Gatta helped found a women’s studies program at Providence (R.I.) College, while Foster was a pro-choice campus activist and founder of the Women’s Confederation at Washington University in St. Louis, Mo., a consortium of student groups advocating for women’s issues.

"Our career trajectories are so closely aligned," noted Foster. "It seemed like kismet that we would be able to work together professionally and make connections between Rutgers University and Monmouth University.

"One thing we hope the conference will do," she said, "is to help people begin to make the link between the personal level and the larger political environment and help them see things like social structure and systems of inequality and how they are impacting our lives.

"So many women struggle with issues they think are their own personal problems like low wages, sexual violence, juggling child care and paid work. The core of gender studies is to get women to realize these problems are shaped by larger forces of gender. The global inequality that exists in the world also shapes women’s lives at the local level," she explained.

"Whether it’s in Bangladesh or West Long Branch, it’s women not being equal to men," Gatta added.

"There is a relationship between the inequality women face around the world and what goes on here in Monmouth County; it’s all connected," concurred Foster.

The ‘nanny chain’ is an example of the global impact of women’s pay inequality, Foster explained.

"Many men do not do their fair share of household work," she said, "and since most women need to work full time, they have to use their wages to replace their work as mothers. They hire other women to do that labor and many women who wind up doing that work are immigrants from other parts of the world who are fleeing even worse economic conditions.
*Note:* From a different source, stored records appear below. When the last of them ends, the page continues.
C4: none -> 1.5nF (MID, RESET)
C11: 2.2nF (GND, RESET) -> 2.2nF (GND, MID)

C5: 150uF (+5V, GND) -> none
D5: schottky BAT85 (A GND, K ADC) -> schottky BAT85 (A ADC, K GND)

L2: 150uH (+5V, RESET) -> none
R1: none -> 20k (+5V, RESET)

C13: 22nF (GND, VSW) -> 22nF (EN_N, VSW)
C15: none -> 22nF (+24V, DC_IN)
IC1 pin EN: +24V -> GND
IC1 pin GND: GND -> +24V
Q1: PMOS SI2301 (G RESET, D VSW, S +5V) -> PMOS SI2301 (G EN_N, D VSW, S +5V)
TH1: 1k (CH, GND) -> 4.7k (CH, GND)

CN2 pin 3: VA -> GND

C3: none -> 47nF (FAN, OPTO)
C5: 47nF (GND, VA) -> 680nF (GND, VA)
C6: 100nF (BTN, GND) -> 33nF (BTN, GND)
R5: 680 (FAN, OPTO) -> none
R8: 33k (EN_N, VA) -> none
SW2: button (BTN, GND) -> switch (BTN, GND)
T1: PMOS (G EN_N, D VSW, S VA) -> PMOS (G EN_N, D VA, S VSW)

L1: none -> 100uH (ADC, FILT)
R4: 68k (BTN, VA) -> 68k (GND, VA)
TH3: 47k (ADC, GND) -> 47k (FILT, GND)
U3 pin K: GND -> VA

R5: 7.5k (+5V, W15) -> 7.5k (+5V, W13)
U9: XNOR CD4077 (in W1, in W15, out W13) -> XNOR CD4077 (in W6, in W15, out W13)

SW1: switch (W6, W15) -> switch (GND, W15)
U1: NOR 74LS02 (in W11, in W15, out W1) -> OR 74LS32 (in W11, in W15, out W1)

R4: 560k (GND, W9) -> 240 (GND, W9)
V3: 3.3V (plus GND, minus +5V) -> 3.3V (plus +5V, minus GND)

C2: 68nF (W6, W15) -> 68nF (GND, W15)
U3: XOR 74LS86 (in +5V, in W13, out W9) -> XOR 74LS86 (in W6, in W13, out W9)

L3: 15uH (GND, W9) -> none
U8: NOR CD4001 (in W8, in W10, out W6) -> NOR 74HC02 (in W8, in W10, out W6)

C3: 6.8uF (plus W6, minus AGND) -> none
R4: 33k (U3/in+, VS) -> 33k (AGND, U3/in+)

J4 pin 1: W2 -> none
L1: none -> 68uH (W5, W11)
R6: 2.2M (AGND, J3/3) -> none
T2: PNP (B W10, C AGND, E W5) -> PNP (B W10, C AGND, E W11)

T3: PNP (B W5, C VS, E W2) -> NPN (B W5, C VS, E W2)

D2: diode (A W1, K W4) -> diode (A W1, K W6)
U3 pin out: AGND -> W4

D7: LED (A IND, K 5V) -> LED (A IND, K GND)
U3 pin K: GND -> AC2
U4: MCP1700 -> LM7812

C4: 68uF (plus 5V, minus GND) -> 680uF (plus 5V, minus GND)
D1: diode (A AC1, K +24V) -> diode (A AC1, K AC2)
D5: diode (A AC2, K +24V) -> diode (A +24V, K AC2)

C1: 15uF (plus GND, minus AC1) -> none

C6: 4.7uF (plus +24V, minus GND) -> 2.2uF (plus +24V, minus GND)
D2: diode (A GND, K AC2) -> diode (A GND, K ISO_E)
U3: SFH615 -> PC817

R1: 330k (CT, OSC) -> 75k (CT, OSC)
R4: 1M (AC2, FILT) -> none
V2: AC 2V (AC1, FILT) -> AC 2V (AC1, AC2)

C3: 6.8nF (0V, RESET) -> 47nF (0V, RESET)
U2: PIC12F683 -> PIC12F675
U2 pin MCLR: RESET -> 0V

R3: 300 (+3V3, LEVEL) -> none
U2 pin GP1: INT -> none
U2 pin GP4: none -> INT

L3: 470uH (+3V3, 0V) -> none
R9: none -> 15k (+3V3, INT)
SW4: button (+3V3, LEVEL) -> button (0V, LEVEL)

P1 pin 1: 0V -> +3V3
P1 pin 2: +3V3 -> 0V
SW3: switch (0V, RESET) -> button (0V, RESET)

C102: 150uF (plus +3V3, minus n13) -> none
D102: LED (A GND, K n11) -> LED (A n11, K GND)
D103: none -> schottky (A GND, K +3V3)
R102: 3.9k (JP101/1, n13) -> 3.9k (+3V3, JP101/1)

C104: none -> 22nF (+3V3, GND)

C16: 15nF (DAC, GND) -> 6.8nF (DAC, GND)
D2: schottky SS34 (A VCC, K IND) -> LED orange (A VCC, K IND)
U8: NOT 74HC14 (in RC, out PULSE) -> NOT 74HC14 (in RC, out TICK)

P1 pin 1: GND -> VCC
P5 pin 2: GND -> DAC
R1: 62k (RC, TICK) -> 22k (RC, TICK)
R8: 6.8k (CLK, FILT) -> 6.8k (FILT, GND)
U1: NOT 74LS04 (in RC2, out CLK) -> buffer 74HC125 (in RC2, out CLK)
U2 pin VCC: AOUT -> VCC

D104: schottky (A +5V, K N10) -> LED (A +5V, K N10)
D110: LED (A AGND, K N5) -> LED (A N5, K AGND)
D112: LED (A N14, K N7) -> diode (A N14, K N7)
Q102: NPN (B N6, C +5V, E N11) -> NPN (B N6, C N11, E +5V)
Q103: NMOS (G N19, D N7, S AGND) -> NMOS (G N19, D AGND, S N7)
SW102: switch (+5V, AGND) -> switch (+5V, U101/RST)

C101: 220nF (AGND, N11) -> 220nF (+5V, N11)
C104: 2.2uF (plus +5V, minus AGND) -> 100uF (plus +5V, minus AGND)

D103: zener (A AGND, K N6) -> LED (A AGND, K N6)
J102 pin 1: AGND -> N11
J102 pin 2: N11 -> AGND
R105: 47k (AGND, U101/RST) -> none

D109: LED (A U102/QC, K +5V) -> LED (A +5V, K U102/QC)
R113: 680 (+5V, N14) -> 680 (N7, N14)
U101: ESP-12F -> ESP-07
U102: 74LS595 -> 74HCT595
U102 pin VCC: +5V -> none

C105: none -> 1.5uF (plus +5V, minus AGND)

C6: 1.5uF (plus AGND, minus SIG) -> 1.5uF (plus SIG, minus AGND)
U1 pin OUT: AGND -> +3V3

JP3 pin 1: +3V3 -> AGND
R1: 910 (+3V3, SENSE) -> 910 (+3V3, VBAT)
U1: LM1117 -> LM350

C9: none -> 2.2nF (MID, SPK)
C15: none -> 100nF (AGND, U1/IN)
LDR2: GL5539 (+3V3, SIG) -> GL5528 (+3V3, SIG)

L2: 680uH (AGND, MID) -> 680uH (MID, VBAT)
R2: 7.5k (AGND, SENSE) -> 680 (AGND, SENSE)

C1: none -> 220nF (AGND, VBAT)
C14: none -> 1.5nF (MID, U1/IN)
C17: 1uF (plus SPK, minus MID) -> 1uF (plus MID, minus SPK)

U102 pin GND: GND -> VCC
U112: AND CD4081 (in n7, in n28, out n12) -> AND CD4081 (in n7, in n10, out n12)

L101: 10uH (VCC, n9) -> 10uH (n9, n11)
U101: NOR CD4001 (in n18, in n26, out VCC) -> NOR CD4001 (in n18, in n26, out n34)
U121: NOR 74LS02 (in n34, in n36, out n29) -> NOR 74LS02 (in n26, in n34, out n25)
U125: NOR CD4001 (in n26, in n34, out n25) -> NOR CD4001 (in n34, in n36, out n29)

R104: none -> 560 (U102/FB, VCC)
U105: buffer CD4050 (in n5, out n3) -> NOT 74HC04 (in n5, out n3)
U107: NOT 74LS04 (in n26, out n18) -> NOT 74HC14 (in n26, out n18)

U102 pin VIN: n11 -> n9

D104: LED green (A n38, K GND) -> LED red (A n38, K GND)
That’s an example of how gender inequality in the division of work here impacts women around the world."

Gender inequality is also reflected in pay scales for mothers who work for pay, Gatta added. "Data shows that women with children see their pay decrease," she said, "while men with children see their pay increase.

"Women earn 76-79 cents for every $1 men earn," she said. "For women of color, the disparity is worse. We know there’s a pay gap. In the U.S. and globally, the message is women’s work is not valued."

Education and awareness are not the main thrust of the conference, however.

"You shouldn’t just learn about sexism, you should learn about it to change it," Foster said. "We’re striving to do more than educate. We’re trying to make this connection between academics, students, policymakers, advocacy groups in Monmouth County. Let’s try to live up to the promise of feminist sociology. We’re both trying to make our Ph.D.s do the job we wanted to do. Now we’re in a position to try to change the inequalities."

"We are in a position to do something locally to bring awareness, to say we want the ability to be full citizens," Gatta said. "We really want to begin a sustained movement where we can work to improve the lives of women globally — here in Long Branch and in the rest of the world."

"In sociology we teach students change is possible," noted Foster, "but it rarely happens with individuals working alone."